You are right, for many simple situations at the moment Bitcoin may not appear to be of any advantage. But then why do people make phone calls using cell phones when an AT&T land-line works just as well?

From the bigger picture - Bitcoin or some form of crypto-currency provides a very low cost geographically independent, anonymous, global peer to peer real-time payment system without the involvement of banks or governments.

The implications, impact, scope, and benefits, are colossal. As most I hope can see for themselves, at least those of us who perhaps haven't written a check in the past 10 years.

Bitcoin has the real potential to do to the finance and banking industry what email has done to snail-mail traffic, or the internet has done to the newspaper and book publishing industry, or what Google has done to the sale of 30 volume hardback editions of the Encyclopedia Britannica.

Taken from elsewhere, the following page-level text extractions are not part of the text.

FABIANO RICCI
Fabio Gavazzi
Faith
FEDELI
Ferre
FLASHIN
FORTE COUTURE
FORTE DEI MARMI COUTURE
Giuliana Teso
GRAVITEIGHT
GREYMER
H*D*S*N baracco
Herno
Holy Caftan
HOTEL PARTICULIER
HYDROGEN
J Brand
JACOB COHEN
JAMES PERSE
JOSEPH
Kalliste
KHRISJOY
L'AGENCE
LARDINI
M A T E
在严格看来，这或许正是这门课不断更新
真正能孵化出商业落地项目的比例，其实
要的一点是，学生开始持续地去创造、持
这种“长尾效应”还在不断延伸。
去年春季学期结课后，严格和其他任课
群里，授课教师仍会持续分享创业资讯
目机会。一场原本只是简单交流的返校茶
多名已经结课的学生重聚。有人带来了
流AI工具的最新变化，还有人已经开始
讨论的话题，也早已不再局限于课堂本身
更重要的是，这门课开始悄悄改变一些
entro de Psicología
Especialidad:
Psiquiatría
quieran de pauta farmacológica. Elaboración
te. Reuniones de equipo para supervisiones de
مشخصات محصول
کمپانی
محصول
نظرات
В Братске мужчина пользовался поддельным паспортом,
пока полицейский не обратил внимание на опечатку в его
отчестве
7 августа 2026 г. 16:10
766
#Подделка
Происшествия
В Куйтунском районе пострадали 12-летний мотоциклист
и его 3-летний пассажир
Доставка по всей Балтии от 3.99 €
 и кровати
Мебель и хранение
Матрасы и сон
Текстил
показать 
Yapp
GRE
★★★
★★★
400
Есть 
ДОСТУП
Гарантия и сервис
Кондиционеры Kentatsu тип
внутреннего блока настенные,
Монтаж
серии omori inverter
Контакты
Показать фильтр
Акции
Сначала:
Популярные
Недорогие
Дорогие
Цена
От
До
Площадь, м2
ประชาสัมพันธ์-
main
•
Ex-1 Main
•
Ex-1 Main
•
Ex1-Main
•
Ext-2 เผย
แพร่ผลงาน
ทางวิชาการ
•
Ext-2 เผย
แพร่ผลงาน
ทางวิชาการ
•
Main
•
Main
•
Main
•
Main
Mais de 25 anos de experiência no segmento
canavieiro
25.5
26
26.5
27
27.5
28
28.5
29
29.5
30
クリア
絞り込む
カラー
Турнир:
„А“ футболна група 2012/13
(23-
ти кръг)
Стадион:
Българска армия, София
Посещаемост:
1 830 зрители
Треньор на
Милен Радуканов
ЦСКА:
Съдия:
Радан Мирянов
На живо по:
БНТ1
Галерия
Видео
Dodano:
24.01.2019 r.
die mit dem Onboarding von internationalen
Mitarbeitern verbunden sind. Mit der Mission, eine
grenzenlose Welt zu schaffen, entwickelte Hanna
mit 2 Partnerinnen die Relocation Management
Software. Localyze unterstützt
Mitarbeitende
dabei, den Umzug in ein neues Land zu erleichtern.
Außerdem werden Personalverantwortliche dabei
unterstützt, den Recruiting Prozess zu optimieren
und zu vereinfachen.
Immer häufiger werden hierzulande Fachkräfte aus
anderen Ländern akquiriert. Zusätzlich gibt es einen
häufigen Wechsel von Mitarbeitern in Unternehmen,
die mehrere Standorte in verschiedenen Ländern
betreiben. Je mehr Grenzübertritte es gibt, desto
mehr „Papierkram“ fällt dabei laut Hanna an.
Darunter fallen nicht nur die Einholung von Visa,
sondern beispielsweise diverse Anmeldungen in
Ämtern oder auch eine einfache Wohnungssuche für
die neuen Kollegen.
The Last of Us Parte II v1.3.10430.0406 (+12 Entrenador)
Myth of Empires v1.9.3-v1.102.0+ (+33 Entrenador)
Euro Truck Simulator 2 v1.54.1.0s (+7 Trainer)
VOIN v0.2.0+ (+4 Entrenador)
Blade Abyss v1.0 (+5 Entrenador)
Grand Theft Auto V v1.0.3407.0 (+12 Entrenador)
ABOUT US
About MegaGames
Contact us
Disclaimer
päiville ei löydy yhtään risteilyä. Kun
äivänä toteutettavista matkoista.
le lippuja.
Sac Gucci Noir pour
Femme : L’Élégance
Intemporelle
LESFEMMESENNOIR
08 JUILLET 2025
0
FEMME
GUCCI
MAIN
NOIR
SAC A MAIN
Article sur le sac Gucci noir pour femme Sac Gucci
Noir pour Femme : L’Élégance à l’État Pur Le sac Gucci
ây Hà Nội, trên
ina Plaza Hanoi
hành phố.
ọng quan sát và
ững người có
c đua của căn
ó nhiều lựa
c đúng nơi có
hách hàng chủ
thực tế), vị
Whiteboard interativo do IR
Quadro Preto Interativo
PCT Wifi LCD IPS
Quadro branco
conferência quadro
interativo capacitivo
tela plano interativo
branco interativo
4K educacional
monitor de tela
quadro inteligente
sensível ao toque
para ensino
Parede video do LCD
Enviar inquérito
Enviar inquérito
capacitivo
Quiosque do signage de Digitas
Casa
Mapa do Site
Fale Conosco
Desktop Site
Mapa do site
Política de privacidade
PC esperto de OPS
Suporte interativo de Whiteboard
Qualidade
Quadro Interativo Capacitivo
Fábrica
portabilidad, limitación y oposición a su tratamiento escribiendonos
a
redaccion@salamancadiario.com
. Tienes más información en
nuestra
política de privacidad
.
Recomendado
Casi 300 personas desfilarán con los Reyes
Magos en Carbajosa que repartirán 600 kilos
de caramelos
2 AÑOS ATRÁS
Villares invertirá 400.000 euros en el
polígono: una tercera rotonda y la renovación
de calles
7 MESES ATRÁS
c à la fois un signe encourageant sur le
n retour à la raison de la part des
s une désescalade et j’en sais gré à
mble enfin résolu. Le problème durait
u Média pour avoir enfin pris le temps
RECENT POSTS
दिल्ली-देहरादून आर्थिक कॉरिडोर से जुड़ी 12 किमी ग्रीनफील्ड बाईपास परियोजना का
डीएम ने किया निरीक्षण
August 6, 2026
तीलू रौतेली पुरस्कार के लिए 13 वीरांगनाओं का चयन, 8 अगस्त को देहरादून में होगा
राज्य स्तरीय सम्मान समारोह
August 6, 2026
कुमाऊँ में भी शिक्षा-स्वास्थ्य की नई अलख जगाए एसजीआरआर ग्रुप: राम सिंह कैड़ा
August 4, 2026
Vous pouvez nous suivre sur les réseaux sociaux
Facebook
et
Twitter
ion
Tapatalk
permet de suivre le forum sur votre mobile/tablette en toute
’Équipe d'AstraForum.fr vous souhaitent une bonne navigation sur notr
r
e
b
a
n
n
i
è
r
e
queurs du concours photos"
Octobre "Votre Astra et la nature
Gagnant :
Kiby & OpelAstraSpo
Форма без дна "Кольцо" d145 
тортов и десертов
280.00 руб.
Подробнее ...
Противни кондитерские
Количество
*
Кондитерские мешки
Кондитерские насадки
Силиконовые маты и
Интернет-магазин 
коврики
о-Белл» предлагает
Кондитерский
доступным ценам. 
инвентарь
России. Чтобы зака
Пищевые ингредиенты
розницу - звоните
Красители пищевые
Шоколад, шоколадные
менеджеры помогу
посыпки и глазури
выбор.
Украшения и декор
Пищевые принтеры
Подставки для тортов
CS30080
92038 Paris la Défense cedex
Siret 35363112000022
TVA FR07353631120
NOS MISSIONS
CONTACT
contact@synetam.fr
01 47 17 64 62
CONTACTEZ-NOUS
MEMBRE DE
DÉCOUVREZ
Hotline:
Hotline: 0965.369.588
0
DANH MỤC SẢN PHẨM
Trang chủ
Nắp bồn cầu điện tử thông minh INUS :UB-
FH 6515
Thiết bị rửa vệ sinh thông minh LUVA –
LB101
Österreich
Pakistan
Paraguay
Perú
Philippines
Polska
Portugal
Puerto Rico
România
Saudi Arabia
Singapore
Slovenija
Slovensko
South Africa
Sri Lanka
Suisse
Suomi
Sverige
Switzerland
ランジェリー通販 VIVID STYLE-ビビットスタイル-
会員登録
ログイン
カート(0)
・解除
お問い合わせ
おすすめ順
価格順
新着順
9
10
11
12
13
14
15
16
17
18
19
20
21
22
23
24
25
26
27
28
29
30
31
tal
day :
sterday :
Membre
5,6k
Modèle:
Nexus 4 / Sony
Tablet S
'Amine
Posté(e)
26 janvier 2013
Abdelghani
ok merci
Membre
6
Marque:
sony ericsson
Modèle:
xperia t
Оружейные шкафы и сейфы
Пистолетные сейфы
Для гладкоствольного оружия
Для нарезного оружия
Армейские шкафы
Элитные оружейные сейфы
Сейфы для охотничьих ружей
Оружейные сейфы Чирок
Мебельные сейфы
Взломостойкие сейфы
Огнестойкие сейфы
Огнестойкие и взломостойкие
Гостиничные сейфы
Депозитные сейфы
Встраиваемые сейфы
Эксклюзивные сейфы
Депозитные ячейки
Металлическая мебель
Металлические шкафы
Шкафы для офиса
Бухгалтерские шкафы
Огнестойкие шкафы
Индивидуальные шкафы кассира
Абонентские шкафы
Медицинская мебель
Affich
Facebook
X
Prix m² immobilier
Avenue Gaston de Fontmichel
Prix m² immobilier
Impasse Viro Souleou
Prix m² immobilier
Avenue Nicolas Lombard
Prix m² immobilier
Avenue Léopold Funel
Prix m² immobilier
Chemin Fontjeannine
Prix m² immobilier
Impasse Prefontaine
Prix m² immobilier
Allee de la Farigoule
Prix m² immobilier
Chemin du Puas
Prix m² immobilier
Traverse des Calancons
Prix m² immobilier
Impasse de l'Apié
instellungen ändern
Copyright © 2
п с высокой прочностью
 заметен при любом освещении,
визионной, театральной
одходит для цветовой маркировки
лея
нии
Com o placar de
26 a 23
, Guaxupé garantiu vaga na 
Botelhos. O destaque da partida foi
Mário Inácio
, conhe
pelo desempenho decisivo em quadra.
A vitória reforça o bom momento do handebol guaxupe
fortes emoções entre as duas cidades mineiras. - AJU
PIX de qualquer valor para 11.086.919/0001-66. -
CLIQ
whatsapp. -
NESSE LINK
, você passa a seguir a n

The global internet phenomena screams for the equivalent in a true real-time payment companion. The massive discordance of political systems around the world are not likely to implement something like this on their own - they will need to be forced to do so and there is no force on earth as powerful as a global popular uprising - we see that in social media already to a large extent. The meme of Bitcoin will work its way around the world, as it has been doing for some time now, and will inevitably gain an increasingly firm foothold through popular usage by individuals. The biggest savings will be for merchants who stand to gain significantly from discarding card payment systems - their widespread adoption with some enticements in the form of lower prices or discounts should convince more consumers to come on board. It will be a rocky road and very bumpy in parts of the world, but I am convinced something like this, if not Bitcoin, is entirely inevitable in the near future if not now.